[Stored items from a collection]
⁂

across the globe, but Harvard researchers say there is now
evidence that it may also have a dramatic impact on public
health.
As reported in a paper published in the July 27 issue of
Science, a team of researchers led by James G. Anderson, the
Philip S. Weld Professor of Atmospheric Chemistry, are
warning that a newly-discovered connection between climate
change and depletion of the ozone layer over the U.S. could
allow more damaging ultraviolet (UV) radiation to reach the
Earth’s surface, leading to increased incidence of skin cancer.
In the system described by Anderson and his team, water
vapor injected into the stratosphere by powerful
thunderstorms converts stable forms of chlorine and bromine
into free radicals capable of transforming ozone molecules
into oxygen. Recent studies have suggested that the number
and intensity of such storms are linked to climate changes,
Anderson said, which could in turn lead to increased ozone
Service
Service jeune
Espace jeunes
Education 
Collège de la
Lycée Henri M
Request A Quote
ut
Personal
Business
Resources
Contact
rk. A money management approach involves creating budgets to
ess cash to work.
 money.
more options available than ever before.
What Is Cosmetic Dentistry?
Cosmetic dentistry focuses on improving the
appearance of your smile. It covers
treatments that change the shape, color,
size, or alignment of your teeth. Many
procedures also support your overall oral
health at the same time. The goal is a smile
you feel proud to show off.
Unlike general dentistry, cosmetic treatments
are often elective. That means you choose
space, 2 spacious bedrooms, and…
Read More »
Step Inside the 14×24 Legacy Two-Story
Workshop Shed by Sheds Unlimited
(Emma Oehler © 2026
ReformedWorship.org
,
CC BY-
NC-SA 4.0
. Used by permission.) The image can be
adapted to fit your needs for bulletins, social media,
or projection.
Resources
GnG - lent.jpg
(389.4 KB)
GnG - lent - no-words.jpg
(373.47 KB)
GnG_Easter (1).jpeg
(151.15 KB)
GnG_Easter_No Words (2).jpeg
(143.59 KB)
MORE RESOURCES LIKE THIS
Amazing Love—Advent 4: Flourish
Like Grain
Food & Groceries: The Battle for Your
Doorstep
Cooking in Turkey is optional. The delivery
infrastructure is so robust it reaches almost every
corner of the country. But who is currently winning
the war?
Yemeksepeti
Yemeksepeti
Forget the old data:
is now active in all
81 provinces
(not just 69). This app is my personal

⁂

**Try it**
Reproduce verbatim the stretch of lines beginning with the one containing "Workshop Shed by Sheds Unlimited" and ending at the close of the entries above.

**Output of the exercise**
Workshop Shed by Sheds Unlimited
(Emma Oehler © 2026
ReformedWorship.org
,
CC BY-
NC-SA 4.0
. Used by permission.) The image can be
adapted to fit your needs for bulletins, social media,
or projection.
Resources
GnG - lent.jpg
(389.4 KB)
GnG - lent - no-words.jpg
(373.47 KB)
GnG_Easter (1).jpeg
(151.15 KB)
GnG_Easter_No Words (2).jpeg
(143.59 KB)
MORE RESOURCES LIKE THIS
Amazing Love—Advent 4: Flourish
Like Grain
Food & Groceries: The Battle for Your
Doorstep
Cooking in Turkey is optional. The delivery
infrastructure is so robust it reaches almost every
corner of the country. But who is currently winning
the war?
Yemeksepeti
Yemeksepeti
Forget the old data:
is now active in all
81 provinces
(not just 69). This app is my personal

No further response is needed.